#### DATA TO USE

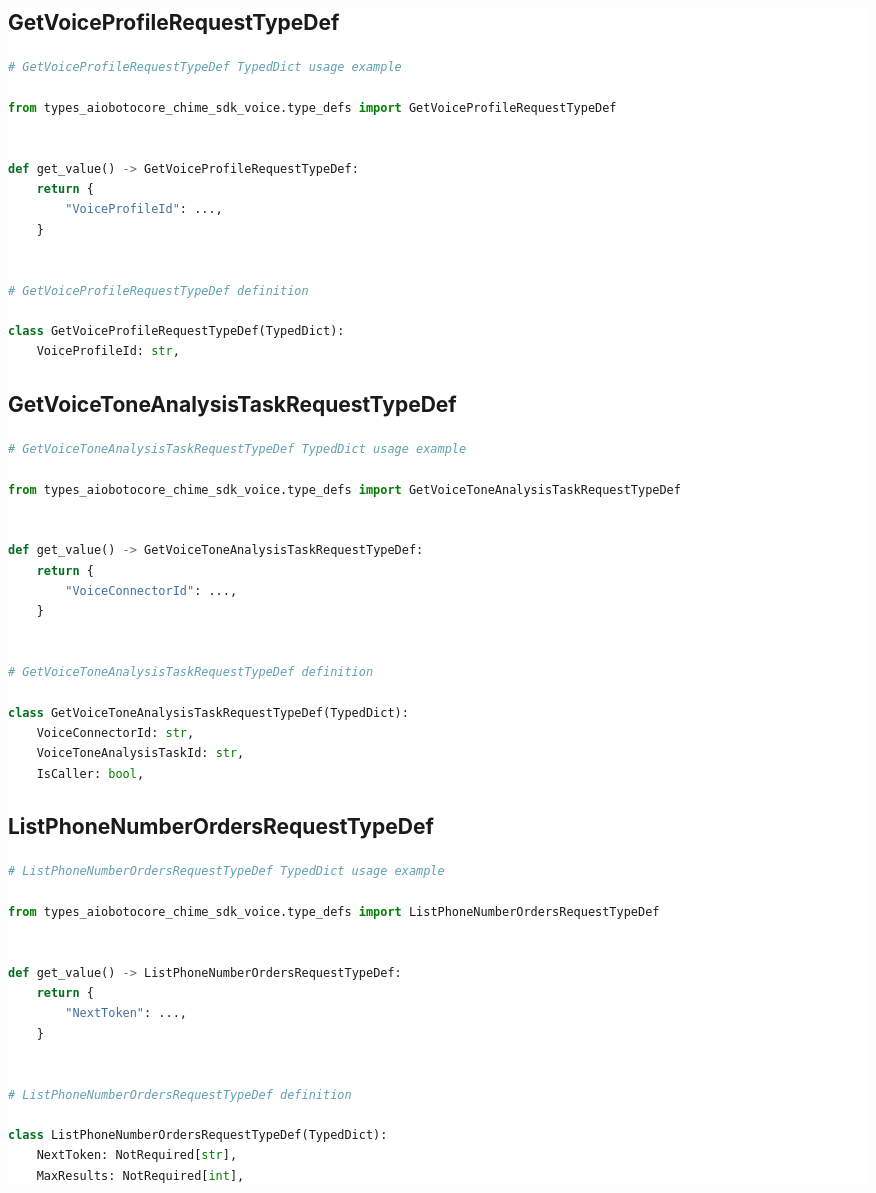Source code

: ## GetVoiceProfileRequestTypeDef

```python
# GetVoiceProfileRequestTypeDef TypedDict usage example

from types_aiobotocore_chime_sdk_voice.type_defs import GetVoiceProfileRequestTypeDef


def get_value() -> GetVoiceProfileRequestTypeDef:
    return {
        "VoiceProfileId": ...,
    }


# GetVoiceProfileRequestTypeDef definition

class GetVoiceProfileRequestTypeDef(TypedDict):
    VoiceProfileId: str,
```

## GetVoiceToneAnalysisTaskRequestTypeDef

```python
# GetVoiceToneAnalysisTaskRequestTypeDef TypedDict usage example

from types_aiobotocore_chime_sdk_voice.type_defs import GetVoiceToneAnalysisTaskRequestTypeDef


def get_value() -> GetVoiceToneAnalysisTaskRequestTypeDef:
    return {
        "VoiceConnectorId": ...,
    }


# GetVoiceToneAnalysisTaskRequestTypeDef definition

class GetVoiceToneAnalysisTaskRequestTypeDef(TypedDict):
    VoiceConnectorId: str,
    VoiceToneAnalysisTaskId: str,
    IsCaller: bool,
```

## ListPhoneNumberOrdersRequestTypeDef

```python
# ListPhoneNumberOrdersRequestTypeDef TypedDict usage example

from types_aiobotocore_chime_sdk_voice.type_defs import ListPhoneNumberOrdersRequestTypeDef


def get_value() -> ListPhoneNumberOrdersRequestTypeDef:
    return {
        "NextToken": ...,
    }


# ListPhoneNumberOrdersRequestTypeDef definition

class ListPhoneNumberOrdersRequestTypeDef(TypedDict):
    NextToken: NotRequired[str],
    MaxResults: NotRequired[int],
```
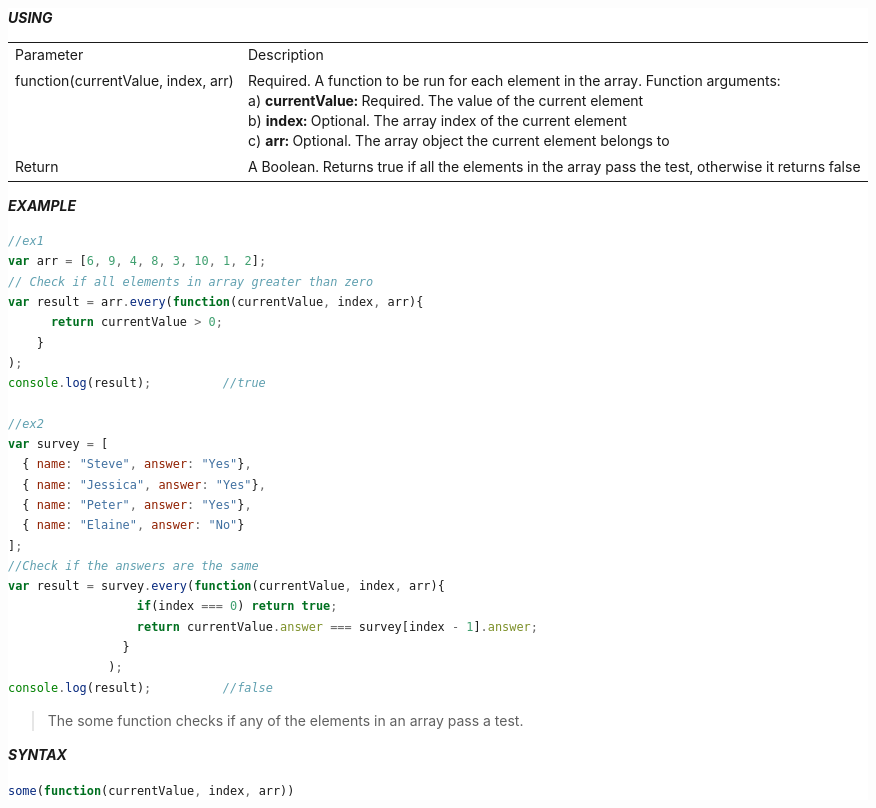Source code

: ***USING***
<table>   
  <tr>
    <td>Parameter</td>
    <td>Description</td>
  </tr> 
  <tr>
    <td>function(currentValue, index, arr)</td>
    <td>
      Required. A function to be run for each element in the array. Function arguments: <br/>
      a) <strong>currentValue:</strong>  Required. The value of the current element <br/>
      b) <strong>index:</strong>  Optional. The array index of the current element  <br/>
      c) <strong>arr:</strong>  Optional. The array object the current element belongs to
    </td>
  </tr>  
  <tr>
    <td>Return</td>
    <td>A Boolean. Returns true if all the elements in the array pass the test, otherwise it returns false</td>
  </tr>    
</table>

***EXAMPLE***
```javascript
//ex1
var arr = [6, 9, 4, 8, 3, 10, 1, 2];
// Check if all elements in array greater than zero
var result = arr.every(function(currentValue, index, arr){
      return currentValue > 0;
    }
);
console.log(result);          //true

//ex2
var survey = [
  { name: "Steve", answer: "Yes"},
  { name: "Jessica", answer: "Yes"},
  { name: "Peter", answer: "Yes"},
  { name: "Elaine", answer: "No"}
];
//Check if the answers are the same
var result = survey.every(function(currentValue, index, arr){
                  if(index === 0) return true;
                  return currentValue.answer === survey[index - 1].answer;
                }
              );
console.log(result);          //false
```

> The some function checks if any of the elements in an array pass a test.

***SYNTAX***
```javascript
some(function(currentValue, index, arr))
```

########

_WHAT YOU SHOULD DO:_ Apply a filter to the listing above so that only lines with "usage" are kept, and copy those lines.

_WRITTEN SOLUTION:_
# GetVoiceProfileRequestTypeDef TypedDict usage example
# GetVoiceToneAnalysisTaskRequestTypeDef TypedDict usage example
# ListPhoneNumberOrdersRequestTypeDef TypedDict usage example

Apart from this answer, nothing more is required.